EDIT As others have pointed out, some regex languages have a shorthand form for [a-zA-Z0-9_]
. In the .NET regex language, you can turn on ECMAScript behavior and use \w
as a shorthand (yielding ^\w*$
or ^\w+$
). Note that in other languages, and by default in .NET, \w
is somewhat broader, and will match other sorts of unicode characters as well (thanks to Jan for pointing this out). So if you're really intending to match only those characters, using the explicit (longer) form is probably best.

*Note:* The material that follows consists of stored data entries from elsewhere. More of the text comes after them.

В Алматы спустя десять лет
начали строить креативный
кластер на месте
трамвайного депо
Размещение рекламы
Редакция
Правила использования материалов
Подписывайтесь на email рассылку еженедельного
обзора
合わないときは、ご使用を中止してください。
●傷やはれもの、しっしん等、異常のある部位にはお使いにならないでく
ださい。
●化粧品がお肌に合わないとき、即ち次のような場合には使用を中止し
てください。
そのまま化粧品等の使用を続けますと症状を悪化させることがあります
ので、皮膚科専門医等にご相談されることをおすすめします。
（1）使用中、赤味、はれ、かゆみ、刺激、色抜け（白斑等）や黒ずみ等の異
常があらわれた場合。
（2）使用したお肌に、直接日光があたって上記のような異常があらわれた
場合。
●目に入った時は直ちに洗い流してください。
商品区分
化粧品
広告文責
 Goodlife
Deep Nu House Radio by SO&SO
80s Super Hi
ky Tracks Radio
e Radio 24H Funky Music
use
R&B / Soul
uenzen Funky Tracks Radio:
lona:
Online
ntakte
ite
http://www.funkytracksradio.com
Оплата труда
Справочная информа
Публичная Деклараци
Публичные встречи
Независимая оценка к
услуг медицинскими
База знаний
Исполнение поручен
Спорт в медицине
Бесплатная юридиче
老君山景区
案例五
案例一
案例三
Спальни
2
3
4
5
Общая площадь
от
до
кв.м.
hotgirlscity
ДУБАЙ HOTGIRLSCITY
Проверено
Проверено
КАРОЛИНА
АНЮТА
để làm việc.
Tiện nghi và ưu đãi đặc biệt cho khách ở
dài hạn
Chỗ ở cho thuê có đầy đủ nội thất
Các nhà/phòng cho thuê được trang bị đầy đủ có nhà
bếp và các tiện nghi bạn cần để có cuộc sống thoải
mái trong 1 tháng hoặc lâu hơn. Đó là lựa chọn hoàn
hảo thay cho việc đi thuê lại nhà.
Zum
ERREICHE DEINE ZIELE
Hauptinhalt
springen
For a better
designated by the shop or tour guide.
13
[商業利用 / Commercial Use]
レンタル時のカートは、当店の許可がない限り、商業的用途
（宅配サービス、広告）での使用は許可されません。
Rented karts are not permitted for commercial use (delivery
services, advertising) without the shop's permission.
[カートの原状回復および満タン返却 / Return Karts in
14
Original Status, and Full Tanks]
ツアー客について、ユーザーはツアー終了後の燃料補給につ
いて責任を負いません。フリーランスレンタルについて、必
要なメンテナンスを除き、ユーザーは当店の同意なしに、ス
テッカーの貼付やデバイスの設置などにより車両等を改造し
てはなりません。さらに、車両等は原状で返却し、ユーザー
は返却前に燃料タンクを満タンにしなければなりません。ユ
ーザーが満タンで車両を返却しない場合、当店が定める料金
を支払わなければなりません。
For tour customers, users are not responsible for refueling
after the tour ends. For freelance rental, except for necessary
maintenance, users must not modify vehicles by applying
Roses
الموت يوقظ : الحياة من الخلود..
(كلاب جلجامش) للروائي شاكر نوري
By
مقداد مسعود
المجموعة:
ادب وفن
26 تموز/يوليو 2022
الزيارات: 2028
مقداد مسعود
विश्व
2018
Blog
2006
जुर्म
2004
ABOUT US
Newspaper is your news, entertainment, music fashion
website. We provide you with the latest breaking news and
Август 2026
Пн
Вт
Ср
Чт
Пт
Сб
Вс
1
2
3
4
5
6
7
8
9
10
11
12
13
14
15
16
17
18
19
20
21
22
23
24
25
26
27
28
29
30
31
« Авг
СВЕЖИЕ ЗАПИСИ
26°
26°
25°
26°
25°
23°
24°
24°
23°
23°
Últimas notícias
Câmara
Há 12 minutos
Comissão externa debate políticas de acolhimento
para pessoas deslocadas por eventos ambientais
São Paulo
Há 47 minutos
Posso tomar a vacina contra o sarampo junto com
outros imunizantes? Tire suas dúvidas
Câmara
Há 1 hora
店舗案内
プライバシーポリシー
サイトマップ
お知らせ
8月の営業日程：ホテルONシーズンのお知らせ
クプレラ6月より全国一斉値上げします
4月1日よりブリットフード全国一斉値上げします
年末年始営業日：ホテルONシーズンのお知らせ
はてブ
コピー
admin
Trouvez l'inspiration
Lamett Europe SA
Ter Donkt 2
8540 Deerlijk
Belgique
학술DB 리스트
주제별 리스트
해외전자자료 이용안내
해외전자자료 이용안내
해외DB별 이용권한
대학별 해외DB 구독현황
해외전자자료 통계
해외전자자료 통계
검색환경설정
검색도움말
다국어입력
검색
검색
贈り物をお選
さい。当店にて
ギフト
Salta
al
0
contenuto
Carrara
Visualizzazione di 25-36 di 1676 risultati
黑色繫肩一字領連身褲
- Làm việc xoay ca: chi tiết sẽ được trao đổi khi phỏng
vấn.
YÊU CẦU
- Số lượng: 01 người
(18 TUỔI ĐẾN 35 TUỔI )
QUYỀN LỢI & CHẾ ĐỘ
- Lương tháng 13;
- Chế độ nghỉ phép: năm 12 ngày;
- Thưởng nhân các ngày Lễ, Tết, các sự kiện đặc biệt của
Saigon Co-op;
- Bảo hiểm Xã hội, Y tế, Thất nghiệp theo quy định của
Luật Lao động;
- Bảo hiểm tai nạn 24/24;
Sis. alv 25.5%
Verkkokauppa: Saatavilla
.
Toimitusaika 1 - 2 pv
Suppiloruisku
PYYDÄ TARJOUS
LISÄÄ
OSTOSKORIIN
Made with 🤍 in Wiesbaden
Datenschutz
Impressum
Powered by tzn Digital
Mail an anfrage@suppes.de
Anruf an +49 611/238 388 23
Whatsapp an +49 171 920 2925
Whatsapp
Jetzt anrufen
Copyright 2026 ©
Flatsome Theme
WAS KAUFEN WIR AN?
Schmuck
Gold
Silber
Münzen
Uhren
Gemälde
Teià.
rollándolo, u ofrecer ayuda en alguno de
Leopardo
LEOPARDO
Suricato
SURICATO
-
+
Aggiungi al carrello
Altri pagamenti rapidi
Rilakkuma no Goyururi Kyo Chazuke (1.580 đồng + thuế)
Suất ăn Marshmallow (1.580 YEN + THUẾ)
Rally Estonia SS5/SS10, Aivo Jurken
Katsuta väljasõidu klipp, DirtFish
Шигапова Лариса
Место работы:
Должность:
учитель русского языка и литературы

Here is the regex for what you want with a quantifier to specify at least 1 character and no more than 255 characters
[^a-zA-Z0-9 _]{1,255}
You want to check that each character matches your requirements, which is why we use:
[A-Za-z0-9_]
And you can even use the shorthand version:
\w
Which is equivalent (in some regex flavors, so make sure you check before you use it). Then to indicate that the entire string must match, you use:
^
To indicate the string must start with that character, then use
$
To indicate the string must end with that character. Then use
\w+ or \w*
To indicate "1 or more", or "0 or more". Putting it all together, we have:
^\w*$
There's a lot of verbosity in here, and I'm deeply against it, so, my conclusive answer would be:
/^\w+$/
\w
is equivalent to [A-Za-z0-9_]
, which is pretty much what you want. (unless we introduce unicode to the mix)
Using the +
quantifier you'll match one or more characters. If you want to accept an empty string too, use *
instead.
matching diacritics in a regexp opens a whole can of worms, especially when taking Unicode into consideration. You might want to read about Posix locales in particular.
For me there was an issue in that I want to distinguish between alpha, nemeric and alpha numeric, so to ensure an alpha numeric string contains at least one alpa and at least one numeric, I used : ^([a-zA-Z_]{1,}\d{1,})+|(\d{1,}[a-zA-Z_]{1,})+$